*** Task inputs
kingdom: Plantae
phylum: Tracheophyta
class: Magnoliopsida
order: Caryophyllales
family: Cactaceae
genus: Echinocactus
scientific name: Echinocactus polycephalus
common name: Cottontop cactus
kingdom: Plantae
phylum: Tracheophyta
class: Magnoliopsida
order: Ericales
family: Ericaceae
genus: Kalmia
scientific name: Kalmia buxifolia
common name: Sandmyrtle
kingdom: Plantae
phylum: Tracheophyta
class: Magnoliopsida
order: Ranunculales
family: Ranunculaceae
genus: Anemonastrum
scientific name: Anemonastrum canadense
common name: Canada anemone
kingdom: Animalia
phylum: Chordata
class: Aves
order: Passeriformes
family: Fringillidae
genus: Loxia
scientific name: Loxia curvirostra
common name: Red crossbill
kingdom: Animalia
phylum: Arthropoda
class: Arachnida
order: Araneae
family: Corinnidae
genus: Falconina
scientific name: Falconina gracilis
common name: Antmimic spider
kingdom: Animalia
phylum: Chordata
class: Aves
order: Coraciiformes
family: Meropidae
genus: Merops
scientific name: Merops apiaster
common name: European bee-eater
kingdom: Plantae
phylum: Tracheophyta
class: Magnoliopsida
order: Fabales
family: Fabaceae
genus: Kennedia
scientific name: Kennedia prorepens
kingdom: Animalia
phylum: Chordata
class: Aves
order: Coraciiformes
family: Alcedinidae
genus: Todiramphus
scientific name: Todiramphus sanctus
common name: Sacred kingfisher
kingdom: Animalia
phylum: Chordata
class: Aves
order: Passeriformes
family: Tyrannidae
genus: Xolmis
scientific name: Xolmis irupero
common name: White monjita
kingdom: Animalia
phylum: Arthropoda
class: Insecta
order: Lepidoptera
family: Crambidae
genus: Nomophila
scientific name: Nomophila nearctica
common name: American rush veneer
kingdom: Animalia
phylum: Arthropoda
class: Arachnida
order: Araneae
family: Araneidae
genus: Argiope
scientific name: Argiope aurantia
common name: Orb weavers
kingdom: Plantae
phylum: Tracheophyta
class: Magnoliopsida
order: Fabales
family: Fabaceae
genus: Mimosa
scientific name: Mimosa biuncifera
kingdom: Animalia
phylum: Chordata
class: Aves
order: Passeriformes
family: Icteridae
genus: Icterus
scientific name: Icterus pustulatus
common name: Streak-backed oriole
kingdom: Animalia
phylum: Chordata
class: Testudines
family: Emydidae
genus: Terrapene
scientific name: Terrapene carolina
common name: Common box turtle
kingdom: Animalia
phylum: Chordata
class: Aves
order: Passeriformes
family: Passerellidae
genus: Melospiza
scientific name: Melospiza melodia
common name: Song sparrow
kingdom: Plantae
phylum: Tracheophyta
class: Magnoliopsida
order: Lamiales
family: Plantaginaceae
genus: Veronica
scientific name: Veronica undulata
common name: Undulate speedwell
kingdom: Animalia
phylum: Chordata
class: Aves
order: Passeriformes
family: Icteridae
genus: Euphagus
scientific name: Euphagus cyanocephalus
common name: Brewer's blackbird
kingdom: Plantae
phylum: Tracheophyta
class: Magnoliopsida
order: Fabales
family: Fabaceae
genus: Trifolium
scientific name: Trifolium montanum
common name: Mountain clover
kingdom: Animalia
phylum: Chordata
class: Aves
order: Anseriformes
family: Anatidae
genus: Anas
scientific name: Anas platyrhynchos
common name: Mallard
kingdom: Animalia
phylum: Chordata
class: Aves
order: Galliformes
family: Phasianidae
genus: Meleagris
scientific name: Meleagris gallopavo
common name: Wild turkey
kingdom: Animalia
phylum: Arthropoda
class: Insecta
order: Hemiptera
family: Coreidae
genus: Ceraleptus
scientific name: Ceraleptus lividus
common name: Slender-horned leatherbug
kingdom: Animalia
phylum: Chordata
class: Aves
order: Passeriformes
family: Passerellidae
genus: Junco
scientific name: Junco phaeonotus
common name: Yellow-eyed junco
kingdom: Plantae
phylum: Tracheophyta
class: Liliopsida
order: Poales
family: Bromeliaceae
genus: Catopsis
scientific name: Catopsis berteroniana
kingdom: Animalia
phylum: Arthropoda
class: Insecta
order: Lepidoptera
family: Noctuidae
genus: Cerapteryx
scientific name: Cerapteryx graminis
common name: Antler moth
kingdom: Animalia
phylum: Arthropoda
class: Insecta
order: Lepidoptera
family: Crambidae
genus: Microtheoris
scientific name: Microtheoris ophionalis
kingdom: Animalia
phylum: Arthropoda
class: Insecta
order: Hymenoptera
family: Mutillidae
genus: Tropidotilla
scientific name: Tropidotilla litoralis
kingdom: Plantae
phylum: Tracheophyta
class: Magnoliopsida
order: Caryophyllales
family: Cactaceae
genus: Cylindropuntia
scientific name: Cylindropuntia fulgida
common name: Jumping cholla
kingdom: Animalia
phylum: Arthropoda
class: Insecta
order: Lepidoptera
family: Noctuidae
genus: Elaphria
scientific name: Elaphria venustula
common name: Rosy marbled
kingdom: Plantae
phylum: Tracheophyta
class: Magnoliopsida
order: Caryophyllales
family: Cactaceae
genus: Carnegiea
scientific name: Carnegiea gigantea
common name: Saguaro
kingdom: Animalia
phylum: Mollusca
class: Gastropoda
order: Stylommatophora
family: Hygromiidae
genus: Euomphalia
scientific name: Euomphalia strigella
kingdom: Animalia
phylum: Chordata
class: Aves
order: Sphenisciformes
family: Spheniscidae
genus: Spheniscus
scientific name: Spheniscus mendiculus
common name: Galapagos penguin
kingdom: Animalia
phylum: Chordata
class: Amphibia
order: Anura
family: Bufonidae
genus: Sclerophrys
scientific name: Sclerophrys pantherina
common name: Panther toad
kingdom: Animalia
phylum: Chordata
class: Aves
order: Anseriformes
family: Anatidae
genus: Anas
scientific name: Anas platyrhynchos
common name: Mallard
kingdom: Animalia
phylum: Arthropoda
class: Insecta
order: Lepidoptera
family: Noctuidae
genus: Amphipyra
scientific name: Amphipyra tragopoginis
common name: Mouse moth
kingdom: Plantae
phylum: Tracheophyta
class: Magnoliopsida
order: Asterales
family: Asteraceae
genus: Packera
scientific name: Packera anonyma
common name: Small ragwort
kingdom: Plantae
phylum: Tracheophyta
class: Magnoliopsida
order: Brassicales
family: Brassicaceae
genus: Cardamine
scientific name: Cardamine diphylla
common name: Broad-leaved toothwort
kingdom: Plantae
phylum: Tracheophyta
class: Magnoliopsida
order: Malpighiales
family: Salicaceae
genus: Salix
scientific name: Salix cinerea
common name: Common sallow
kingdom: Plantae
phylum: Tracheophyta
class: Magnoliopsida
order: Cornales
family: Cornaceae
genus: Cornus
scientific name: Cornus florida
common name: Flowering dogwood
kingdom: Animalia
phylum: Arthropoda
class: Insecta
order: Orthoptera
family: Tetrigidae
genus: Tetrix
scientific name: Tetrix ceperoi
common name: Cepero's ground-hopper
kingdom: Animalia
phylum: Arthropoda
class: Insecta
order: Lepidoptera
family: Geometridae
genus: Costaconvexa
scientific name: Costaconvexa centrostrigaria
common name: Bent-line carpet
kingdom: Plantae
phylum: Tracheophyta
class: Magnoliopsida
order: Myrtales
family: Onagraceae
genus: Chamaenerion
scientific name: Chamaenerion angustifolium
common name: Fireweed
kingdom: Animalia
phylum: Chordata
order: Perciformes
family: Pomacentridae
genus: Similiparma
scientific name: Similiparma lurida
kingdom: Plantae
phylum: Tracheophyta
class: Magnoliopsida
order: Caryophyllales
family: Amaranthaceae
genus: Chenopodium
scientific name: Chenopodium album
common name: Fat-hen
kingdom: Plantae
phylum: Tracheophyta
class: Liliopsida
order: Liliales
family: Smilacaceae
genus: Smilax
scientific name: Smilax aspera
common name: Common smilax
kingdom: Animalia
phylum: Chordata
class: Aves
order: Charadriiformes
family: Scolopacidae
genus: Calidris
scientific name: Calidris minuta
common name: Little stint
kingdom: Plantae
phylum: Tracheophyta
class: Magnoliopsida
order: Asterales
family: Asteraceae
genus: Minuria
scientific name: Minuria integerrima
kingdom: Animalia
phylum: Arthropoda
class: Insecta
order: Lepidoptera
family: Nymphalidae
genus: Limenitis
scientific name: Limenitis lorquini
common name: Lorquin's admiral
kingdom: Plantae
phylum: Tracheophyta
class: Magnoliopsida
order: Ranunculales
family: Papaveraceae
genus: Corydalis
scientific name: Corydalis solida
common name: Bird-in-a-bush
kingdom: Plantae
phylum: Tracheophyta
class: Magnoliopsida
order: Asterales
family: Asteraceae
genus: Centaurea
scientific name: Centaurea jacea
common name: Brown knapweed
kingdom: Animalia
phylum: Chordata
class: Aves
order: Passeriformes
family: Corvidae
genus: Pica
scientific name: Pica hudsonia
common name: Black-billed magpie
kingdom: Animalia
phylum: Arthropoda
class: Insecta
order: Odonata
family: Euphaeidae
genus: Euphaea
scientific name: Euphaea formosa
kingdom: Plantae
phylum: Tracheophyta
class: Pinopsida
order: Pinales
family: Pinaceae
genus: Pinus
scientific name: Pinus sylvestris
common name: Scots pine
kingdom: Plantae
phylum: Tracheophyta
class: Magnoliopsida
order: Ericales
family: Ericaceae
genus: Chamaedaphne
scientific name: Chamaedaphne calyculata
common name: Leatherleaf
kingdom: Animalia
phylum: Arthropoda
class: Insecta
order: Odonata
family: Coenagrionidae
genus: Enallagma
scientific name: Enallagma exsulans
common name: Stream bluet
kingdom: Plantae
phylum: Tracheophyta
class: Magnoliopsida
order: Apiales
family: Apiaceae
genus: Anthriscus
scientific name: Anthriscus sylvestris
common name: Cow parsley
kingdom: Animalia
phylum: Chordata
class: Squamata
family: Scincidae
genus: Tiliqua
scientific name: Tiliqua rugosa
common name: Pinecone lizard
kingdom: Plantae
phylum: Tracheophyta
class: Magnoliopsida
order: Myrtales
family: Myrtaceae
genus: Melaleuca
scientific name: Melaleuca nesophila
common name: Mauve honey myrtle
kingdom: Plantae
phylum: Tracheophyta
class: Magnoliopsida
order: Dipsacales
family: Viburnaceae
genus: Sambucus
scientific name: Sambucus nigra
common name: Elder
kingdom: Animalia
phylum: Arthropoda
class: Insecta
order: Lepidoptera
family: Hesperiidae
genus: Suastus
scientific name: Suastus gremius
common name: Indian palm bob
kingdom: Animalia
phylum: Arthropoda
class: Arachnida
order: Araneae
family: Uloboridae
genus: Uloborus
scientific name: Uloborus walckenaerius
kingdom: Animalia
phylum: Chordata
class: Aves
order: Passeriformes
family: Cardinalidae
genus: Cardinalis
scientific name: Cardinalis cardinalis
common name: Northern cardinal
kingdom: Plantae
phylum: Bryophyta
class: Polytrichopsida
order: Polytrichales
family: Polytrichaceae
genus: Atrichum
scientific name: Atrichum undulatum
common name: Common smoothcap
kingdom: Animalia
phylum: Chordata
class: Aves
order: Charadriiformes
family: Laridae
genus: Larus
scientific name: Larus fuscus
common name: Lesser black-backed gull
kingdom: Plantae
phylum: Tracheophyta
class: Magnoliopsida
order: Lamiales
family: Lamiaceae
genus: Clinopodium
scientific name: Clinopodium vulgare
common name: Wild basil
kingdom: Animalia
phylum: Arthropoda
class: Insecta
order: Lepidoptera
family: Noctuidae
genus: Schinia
******
● **What to do**
Reproduce the lines starting at the one containing "family: Cornaceae" and ending at the one containing "common name: Fireweed", switching every "common name" to "vernacular name" and leaving all else unchanged.

● **Finished task**
family: Cornaceae
genus: Cornus
scientific name: Cornus florida
vernacular name: Flowering dogwood
kingdom: Animalia
phylum: Arthropoda
class: Insecta
order: Orthoptera
family: Tetrigidae
genus: Tetrix
scientific name: Tetrix ceperoi
vernacular name: Cepero's ground-hopper
kingdom: Animalia
phylum: Arthropoda
class: Insecta
order: Lepidoptera
family: Geometridae
genus: Costaconvexa
scientific name: Costaconvexa centrostrigaria
vernacular name: Bent-line carpet
kingdom: Plantae
phylum: Tracheophyta
class: Magnoliopsida
order: Myrtales
family: Onagraceae
genus: Chamaenerion
scientific name: Chamaenerion angustifolium
vernacular name: Fireweed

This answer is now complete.